++++ Source document

What is the price of human progress? That is the overarching theme of an ambitious new book that attempts to chronicle the entirety of human history in just over 400 pages.

Israeli historian Yuval Noah Harari takes on some of humanity's biggest questions in his book "Sapiens: A Brief History of Humankind." Questions like: "How did our species become the dominant one?" "Have we become happier over time?" and "What will our world look like in the millennia to come?"

Drawing on an array of subject areas, including economics, biology and anthropology, Hariri guides the reader through history, as humanity goes through cognitive, agricultural, industrial and scientific revolutions.

Here are three insights gleaned from "Sapiens," which Harari shared with CTV's Canada AM:

1. Freedom may be working against us

Harari said one of the main messages of the book is that while humans have never been more powerful, this does not mean that we are any happier than our ancestors.

"Humans are very good in acquiring power, but they're not very good at translating power into happiness," he said. "We are far more powerful than ever before, but it does not seem that we are more satisfied than our ancestors."

He added that even the freedom we value so highly in contemporary society may be working against us.

"We are freer than ever, but we are also free to leave relationships, to leave families, to leave communities," he said.

"Over the last 200 years, what we saw in the Western world, in the advanced world, is basically the collapse of the family and of the intimate community. So people are more alienated and lonely than ever before."

2. Humans did not domesticate wheat, it was the other way around

Hariri argues it was not humans who domesticated wheat, but rather wheat that tamed humans.

He argues that, for thousands of years, people spent "sunrise to sunset" doing nothing but tending to the needs of wheat crops. In doing so, they elevated it from an "insignificant weed" to one of the most "successful" plants on the planet.

Just look at the Canadian Prairies as an example, Hariri says.

"In Canada, you didn't have a single wheat stalk 10,000 years ago, and today you can walk for thousands of kilometres and just see nothing but wheat all around you," he said.

++++++++

Apply what you read
a: Copy the part of the Sapiens article that opens with the words "Harari said one" and closes with "happier than our ancestors.", swapping "powerful" for "capable".
b: Pick up the article about the book "Sapiens" at the point where it ends, and write what comes next.
The entries that follow were taken from a different source than the article.

++++ Data supplied

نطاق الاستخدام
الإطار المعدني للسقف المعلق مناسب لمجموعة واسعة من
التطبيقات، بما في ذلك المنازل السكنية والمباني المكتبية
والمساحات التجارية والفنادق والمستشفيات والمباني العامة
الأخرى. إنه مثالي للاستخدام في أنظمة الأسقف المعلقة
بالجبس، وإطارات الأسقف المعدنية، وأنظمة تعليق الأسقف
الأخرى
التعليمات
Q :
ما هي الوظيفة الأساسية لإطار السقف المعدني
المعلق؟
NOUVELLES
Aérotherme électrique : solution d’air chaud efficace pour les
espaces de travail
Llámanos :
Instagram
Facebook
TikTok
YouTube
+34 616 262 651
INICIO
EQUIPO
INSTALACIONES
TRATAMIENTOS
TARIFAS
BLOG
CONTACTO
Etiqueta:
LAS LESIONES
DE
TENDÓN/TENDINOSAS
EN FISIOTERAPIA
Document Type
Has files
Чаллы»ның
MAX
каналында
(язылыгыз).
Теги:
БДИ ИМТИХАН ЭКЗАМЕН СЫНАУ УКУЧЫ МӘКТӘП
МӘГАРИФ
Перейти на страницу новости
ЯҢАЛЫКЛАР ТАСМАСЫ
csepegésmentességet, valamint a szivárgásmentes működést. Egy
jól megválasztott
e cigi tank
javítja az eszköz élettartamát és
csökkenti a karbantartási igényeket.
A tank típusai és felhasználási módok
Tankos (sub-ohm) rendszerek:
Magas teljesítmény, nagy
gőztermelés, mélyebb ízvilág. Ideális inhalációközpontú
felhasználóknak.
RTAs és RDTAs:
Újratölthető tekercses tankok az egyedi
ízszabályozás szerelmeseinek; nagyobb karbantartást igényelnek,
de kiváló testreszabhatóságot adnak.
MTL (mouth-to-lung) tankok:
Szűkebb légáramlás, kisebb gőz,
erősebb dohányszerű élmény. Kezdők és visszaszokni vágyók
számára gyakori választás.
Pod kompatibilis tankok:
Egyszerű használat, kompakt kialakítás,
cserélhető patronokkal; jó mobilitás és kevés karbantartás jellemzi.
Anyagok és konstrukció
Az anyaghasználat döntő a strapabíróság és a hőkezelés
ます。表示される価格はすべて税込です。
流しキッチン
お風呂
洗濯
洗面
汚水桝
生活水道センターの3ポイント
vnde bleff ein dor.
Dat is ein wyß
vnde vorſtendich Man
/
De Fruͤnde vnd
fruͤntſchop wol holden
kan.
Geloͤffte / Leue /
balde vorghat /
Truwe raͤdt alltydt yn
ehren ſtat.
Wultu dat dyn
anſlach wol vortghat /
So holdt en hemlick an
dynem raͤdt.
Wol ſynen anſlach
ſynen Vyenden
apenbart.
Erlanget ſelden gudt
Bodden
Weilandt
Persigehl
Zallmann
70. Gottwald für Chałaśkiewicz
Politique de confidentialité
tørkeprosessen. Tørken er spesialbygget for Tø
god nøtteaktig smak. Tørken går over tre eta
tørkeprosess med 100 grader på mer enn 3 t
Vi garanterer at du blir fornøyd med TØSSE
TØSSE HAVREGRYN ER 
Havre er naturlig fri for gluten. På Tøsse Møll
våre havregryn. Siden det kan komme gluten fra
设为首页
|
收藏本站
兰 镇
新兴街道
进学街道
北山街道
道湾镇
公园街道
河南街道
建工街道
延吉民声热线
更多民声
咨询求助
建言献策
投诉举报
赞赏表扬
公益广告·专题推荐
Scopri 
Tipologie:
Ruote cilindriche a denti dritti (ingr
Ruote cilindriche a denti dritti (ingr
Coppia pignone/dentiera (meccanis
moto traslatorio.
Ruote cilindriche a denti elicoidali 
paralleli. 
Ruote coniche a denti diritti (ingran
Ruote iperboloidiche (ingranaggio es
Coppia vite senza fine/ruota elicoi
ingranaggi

++++++++

Responses by task
a:
Harari said one of the main messages of the book is that while humans have never been more capable, this does not mean that we are any happier than our ancestors.

b:
3. We're hard-wired to be hunter-gatherers

Hariri argues that, when it comes to our emotions and desires, we're still hard-wired to be hunter-gatherers, just like our ancestors.

He gave the example of our ancestors in the African savannah 20,000 years ago. They would stop at a fig tree and eat as much as possible, because they knew that if they returned all the fruit would be taken by an animal or by somebody else, he said.

Fast forward to a more contemporary example, such as when you open your fridge and see a chocolate cake. While the situation is very different from that of our ancient ancestors, "your genes still feel like you're in the savannah," Hariri said.

"Our body still feels like we're in the savannah, so we react to the chocolate cake in the refrigerator in the same way that our great-great-grandmother reacted to the fig tree 20,000 years ago," he said. "It doesn't make sense, but we still react in the same way."

Harari offers lectures covering many of the same topics in his book on his YouTube channel

In the introductory lesson he promises that the lessons will be "very superficial, and very controversial."

"The course is going to challenge many wide-spread views on history, on humankind, on politics, economics, religion and so forth," he said. "I hope you will take up this challenge and think about the issues raised and discuss them with friends and family members."